- _Data listing_
((

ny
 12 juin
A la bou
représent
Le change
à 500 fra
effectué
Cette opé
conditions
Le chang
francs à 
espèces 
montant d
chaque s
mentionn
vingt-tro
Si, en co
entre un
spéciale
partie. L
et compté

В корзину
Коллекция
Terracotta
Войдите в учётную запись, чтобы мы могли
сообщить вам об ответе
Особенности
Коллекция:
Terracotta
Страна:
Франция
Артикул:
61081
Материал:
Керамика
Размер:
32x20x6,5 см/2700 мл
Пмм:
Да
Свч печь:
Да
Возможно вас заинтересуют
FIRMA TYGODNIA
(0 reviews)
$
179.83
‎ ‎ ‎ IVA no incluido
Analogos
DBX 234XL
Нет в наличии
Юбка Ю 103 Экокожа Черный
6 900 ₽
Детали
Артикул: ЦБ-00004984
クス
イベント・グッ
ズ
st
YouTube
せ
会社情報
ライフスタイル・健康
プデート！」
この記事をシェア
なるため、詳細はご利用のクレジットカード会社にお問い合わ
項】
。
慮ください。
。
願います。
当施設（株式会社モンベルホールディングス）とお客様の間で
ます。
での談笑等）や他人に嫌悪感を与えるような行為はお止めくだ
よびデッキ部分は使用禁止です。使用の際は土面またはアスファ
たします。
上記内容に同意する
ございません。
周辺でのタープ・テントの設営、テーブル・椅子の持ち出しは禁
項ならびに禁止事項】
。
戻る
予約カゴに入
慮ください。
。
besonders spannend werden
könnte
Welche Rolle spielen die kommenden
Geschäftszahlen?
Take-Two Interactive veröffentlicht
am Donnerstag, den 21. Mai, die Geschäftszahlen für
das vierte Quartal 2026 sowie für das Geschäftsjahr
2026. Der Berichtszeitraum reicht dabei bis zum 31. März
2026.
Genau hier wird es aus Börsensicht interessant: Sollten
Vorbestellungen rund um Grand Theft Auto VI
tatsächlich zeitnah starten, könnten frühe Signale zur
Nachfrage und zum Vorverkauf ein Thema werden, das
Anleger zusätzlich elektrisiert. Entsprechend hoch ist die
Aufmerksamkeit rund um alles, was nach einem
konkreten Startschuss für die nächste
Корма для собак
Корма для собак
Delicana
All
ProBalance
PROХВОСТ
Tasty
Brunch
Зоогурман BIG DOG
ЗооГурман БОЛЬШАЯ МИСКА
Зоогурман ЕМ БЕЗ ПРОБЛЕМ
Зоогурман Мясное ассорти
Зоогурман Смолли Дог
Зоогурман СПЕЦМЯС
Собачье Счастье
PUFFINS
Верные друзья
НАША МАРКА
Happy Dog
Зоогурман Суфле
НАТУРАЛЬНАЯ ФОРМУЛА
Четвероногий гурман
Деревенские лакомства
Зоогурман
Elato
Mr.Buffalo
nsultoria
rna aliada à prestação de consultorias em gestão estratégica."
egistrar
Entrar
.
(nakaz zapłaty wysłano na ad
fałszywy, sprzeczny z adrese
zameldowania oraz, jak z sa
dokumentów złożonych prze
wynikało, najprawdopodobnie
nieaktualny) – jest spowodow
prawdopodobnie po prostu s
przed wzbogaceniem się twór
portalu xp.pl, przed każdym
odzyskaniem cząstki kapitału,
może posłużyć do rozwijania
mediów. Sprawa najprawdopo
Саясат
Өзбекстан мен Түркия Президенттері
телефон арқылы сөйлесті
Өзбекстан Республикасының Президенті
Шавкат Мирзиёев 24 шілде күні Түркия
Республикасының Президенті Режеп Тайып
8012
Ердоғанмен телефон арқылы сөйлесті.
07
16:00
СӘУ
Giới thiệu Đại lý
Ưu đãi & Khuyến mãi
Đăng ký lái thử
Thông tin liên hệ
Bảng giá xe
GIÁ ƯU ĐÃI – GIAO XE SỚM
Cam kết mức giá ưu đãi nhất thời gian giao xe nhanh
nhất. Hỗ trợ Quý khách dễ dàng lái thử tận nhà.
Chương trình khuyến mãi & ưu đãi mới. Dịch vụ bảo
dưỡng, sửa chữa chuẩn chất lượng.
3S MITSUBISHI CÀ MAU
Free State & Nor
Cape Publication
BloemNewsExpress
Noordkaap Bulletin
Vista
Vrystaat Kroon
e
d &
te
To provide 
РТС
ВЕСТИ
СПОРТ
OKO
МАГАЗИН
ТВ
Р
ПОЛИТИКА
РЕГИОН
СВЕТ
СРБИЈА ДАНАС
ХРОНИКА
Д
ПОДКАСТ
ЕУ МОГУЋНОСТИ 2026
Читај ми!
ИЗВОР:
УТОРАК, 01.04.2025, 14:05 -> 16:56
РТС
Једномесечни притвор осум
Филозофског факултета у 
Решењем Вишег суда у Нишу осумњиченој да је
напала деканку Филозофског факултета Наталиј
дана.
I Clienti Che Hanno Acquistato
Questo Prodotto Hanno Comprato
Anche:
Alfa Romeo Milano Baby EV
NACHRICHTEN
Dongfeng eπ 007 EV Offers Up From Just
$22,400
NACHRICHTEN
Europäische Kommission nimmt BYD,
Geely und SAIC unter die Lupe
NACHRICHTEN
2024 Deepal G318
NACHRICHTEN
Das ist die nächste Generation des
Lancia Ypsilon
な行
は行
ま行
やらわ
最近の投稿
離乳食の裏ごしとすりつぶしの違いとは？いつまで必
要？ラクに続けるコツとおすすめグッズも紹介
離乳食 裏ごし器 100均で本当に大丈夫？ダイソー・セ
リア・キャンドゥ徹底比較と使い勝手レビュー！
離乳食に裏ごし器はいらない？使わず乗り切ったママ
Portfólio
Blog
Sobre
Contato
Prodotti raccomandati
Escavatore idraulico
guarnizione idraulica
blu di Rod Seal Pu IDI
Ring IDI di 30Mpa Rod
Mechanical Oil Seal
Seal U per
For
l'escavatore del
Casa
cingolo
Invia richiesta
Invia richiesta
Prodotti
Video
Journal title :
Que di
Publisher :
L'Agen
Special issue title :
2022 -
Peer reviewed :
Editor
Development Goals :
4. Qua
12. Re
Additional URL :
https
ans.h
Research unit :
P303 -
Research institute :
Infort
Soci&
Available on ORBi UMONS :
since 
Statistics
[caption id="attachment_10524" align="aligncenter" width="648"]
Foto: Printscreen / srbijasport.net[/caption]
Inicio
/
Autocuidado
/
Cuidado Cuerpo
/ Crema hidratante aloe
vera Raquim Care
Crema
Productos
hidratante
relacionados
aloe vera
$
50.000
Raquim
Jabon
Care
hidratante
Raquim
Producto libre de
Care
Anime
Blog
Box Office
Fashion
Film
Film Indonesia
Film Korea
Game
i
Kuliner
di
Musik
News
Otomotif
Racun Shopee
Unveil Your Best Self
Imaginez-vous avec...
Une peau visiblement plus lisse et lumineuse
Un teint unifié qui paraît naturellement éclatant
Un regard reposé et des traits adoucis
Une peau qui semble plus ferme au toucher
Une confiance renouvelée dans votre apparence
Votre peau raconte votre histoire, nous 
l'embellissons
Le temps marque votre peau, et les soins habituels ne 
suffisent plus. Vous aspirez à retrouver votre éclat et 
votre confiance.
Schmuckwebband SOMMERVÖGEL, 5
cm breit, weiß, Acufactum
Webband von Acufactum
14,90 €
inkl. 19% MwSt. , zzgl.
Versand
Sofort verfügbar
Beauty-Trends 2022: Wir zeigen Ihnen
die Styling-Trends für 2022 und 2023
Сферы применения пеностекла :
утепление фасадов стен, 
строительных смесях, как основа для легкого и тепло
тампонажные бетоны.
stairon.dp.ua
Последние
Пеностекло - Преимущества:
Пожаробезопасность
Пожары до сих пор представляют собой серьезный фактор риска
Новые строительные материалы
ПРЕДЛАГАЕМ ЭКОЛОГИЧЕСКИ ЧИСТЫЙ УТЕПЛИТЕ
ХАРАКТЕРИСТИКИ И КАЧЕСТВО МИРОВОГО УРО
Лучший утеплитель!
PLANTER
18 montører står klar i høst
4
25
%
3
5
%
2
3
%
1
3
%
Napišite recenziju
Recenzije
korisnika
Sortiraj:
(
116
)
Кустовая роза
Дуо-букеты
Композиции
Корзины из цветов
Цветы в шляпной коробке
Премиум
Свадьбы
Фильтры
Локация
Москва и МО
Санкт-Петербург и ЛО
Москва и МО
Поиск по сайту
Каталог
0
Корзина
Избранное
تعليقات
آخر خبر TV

))

- _Task statement_
Find the string "przed" in the data. Report each line it appears in.

- _Solution to this problem_
przed wzbogaceniem się twór
portalu xp.pl, przed każdym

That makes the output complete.